Luke Fromowitz (MII-PS '12)
How smart is your watch? Chronos turns any regular watch into a smart device
With new smartwatch technology gaining popularity, many people face a tough decision: should I retire my old watch and upgrade to “smart” technology, or stick with the look and feel I love? Integrated Innovation Institute's alumnus Luke Fromowitz has an answer: Chronos, a small device that gives your traditional watch smart capabilities by attaching to its back.
Chronos is a three-millimeter-thick disk that attaches to a watch using microsuction. The device, capable of fitness tracking for steps, distance, stairs, and active time, filters contacts, emails, and texts with different light patterns and vibrations for each notification.
“[Chronos] allows you to filter what comes in, to be engaged with the world,” said Fromowitz, “rather than be distracted and overwhelmed by repeat notifications you see on many popular smart watches today.”
Fromowitz graduated in 2012 from the then Master of Product Development program (now the Master of Integrated Innovation for Products and Services (MII-PS) program). He worked in product development at Samsung for three years after graduating from Carnegie Mellon University's Integrated Innovation Institute.
“The [MII-PS] program taught us how to understand users and what the opportunity gaps in the marketplace are—looking at real needs instead of what’s perceived to be popular in the current marketplace,” said Fromowitz. “I learned that when different skill sets come together, you can utilize everyone’s expertise and talents to make something great.”
Fromowitz’s co-founder, Mark Nichol, who he met through a friend and classmate from the MPD program had the original idea for the product. As wearables and smart watches gained popularity, Nichol realized he wanted the smart capabilities, but he did not want to sacrifice the look and feel of his traditional watch. A gift from his wife, his watch held sentimental value.
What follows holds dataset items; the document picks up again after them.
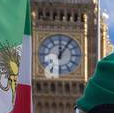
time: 12:05
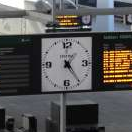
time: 1:24
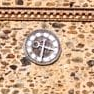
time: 3:32
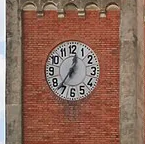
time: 12:36
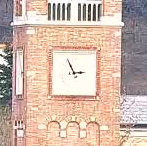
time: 2:55
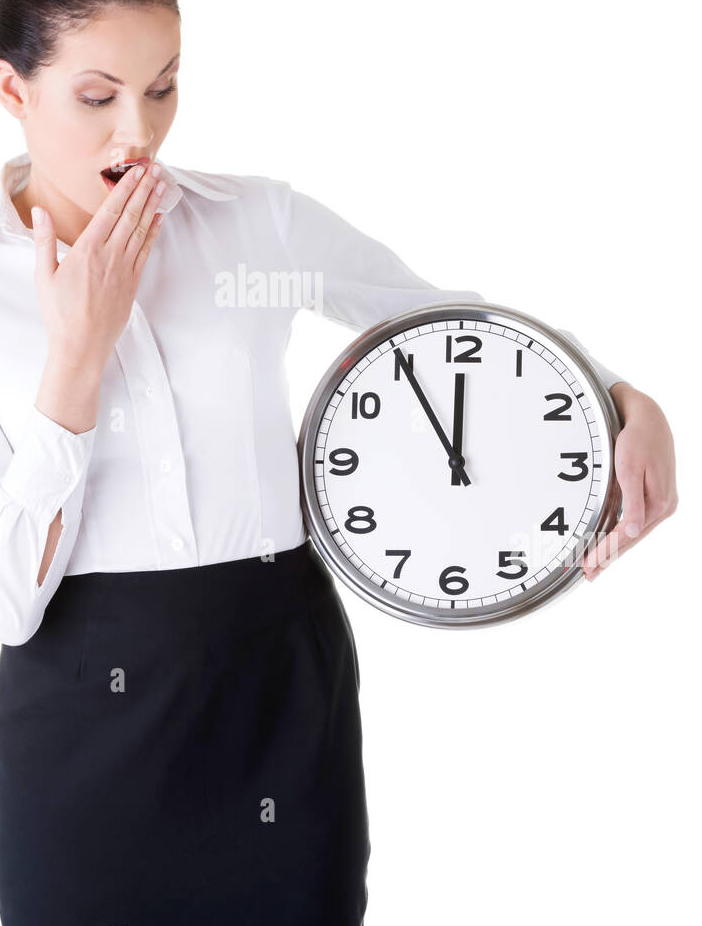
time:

Fromowitz identified with the story, and the two began developing Chronos.
Fromowitz always had an entrepreneurial spirit, which was why he chose the program at Carnegie Mellon and why he moved to Silicon Valley. “People have a pre-conceived notion that you go straight to Silicon Valley out of school and grind at a start-up,” said Fromowitz. “But going through a program like the MPD program and getting some work experience can really help set up a framework for starting your own business.
Fromowitz noted the rewarding experience of seeing their product launch. “There’s a lot of anxiety in a product launch,” he said. “You live, breath, and sleep the product. But we sold out of our early bird release in less than three hours.”
Looking forward, Fromowitz says they are hoping to expand the company, ultimately aiming to enhance smart capabilities for other everyday mobile and household items. “I really like the idea of making everyday items smart,” he said. “Making the technology disappear.”